Liam Fox's "Buy Brexit" award criterion is a political, not cultural fit

After my post yesterday about the Department of International Trade "Buy Brexit" award criteria and some discussions on twitter I have come to the conclusion that the award criterion is one of political instead of cultural fit. While the section is called "cultural fit", its content has nothing to do with culture. The full notice can be found here, but let's look at the actual text:

Cultural fit criteria

Be focussed enough to stick to the task at hand and not be side-tracked in a vast and quick-moving field
Be committed and hard-working, to deliver under time pressures
Be enthused by the prospect of working at the frontline in such an exciting and dynamic area
Be committed to the best possible outcome for the United Kingdom following its departure from the European Union

The first three could easily have gone into selection (if applicable) or, if referring to the actual team delivering the contract either to the award criteria (where they appear to be) or to the contract as boiler plate performance clauses. I have the impression this is a small value contract subject to Regulation 111 of the Public Contracts Regulation 2015 which offers some flexibility.

As award criteria they are a poor choice, not helped by the also questionable (though legal) use of an interview to assess the bids. They are unclear, not objective and not easily measurable. Frankly they do not really help on the decision making. Plus, with an interview it is easy to be swayed by the most persuasive interviewee - even though said person may or may not be on the actual delivery team. It is not an approach I would suggest.

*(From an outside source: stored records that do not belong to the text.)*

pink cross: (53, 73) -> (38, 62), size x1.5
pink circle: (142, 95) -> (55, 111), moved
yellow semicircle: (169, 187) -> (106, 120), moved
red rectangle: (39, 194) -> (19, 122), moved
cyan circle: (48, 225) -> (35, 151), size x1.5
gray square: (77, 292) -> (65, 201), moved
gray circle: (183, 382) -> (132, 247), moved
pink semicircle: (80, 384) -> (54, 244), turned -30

But the real problem is the final criteria on this "cultural fit" section. It has nothing to do with culture of the contractor but all with is political views. The Department of International Trade is effectively asking - and assessing - if each bidder is a "Brexiteer in good standing." This is illegal in two (maybe three) counts.

First, it is not connected with the subject matter of the contract (the litmus test for award criteria). The political views of the contractor or its employees are irrelevant for the purposes of assessing the merits of the bid being put forward. As such, it falls foul of Regulation 111 of the Public Contracts Regulations 2015.  This is, therefore, an illegal award criterion and one that should be called out for what it is: a "political fit" requirement. It is as illegal as requesting bidders to be affiliated with† a political party or based in local councils controlled by said party.

Then there is an issue of timing. The contract is to be fully delivered by the end of March 2017 but the criterion requires the contractor to "[b]e committed to the best possible outcome for the United Kingdom following its departure from the European Union." Well, we have not left yet and it is uncertain if once the process of Article 50 TFEU starts if it is revocable or not. So it appears the criterion is also disconnected from the contract subject by binding bidders to views on outcomes which may or may not happen in the future.

Finally, it is unclear if the contract is covered by EU public procurement rules or principles (which depend on value and also on the certainty of cross-border interest). If it is, then not awarding a contract to a bidder just because of an individual or institutional political views would also constitute a discriminatory award criteria.

Bottom line: let's call this criterion for what it is: a political, not cultural fit.